"In the Penal Colony," Locarno Award for the Film Set in Sardinia
The documentary, directed by Gaetano Crivaro, Silvia Perra, Ferruccio Goia and Alberto Diana, tells the story of daily life in the last penal colonies in Europe.Sardinia wins at Locarno with the film “Nella colonia penale” , a documentary set on the island and directed by Gaetano Crivaro, Silvia Perra, Ferruccio Goia and Alberto Diana .
The documentary won the Marco Zucchi Award for the most innovative work in terms of image and cinematic language.
The film, according to the citation, documents, in four distinct chapters, daily life in Europe's last penal colonies, one of which has been transformed into a nature reserve. By filming prisoners, guards, and animals through an aesthetic that intertwines these different perspectives, the filmmakers offer a poetic and at times unsettling reflection on detention, the experience of confinement, and, more generally, our relationship with the world.
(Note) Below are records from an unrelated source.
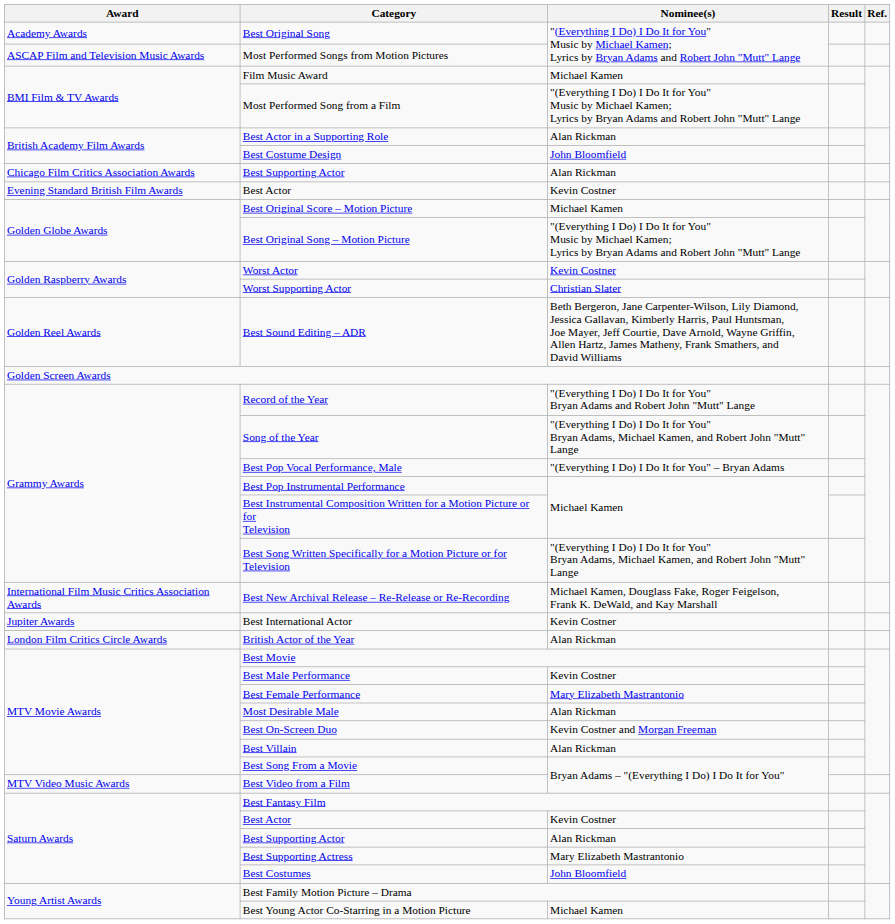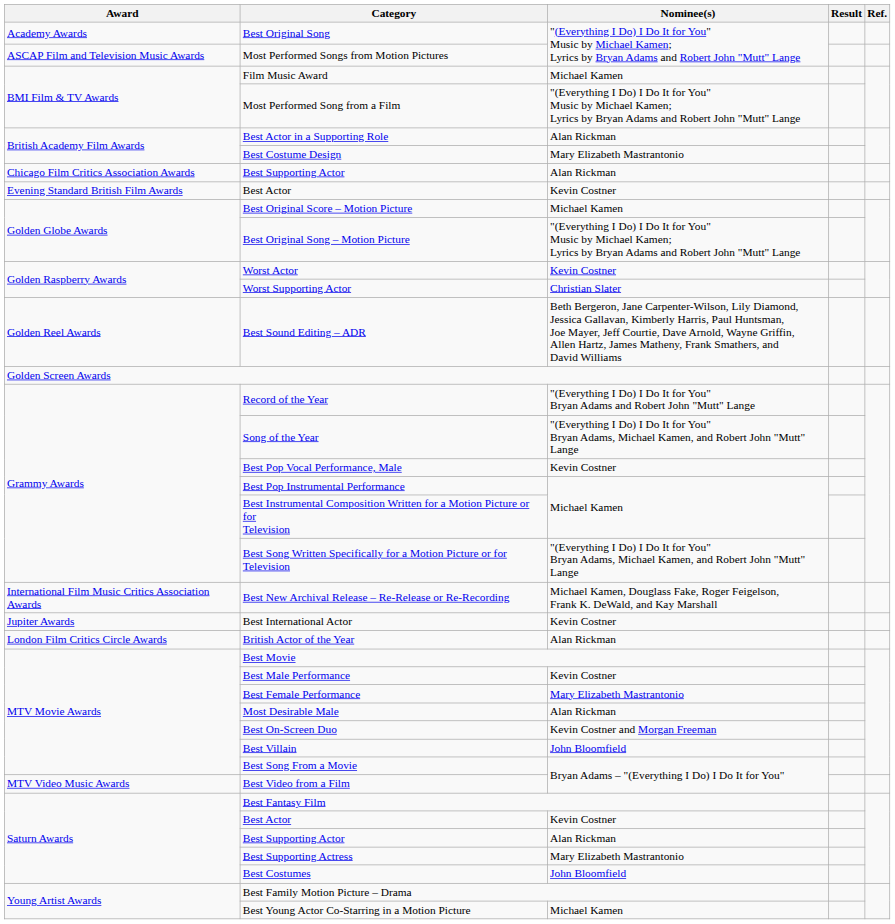Best Costume Design | Nominee(s): John Bloomfield -> Mary Elizabeth Mastrantonio
Best Pop Vocal Performance, Male | Nominee(s): "(Everything I Do) I Do It for You" – Bryan Adams -> Kevin Costner
Best Villain | Nominee(s): Alan Rickman -> John Bloomfield
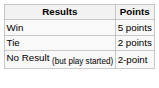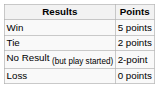+ row: Loss | 0 points
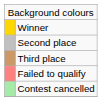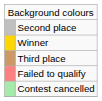rows swapped: Winner <-> Second place
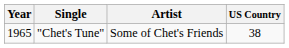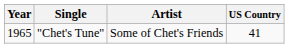"Chet's Tune" | US Country: 38 -> 41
The story unfolds through the daily lives of inmates and officers in the open-air workhouses (prisons) of Isili, Mamone, and Is Arenas, and concludes with L'Asinara , where the last seventy years of our country's history can be said to have passed. Today, inmates serve their sentences by cultivating the land, raising grazing animals, or performing tasks related to the maintenance of the very facility they are confined to. They are mostly non-European migrants, and their time—in the film, as in real life—is frozen and dilated by the conditions of detention, punctuated by tasks assigned in exchange for the opportunity to work in open spaces, in contact with animals, but isolated and inaccessible to most. "It was moving to be able to meet such a large and engaged audience in Locarno.
"We thank the Semaine de la Critique jury for this recognition: an award," the four filmmakers commented, "linked to cinematic innovation in such an important context for global cinephilia makes us extremely proud, and it is an incentive to reclaim a cinematic practice that begins with reality and listening."
The 85-minute film is sponsored by the Antigone association, which produces an annual report on prison conditions in Italy, based on information gathered by over ninety observers through visits to prisons.
The Marco Zucchi Award is a prize awarded by the jury in memory of the general delegate who passed away in 2020 and is donated by the journalist's family, who intends to remember him "by observing the films in competition with his same curious, forward-looking gaze."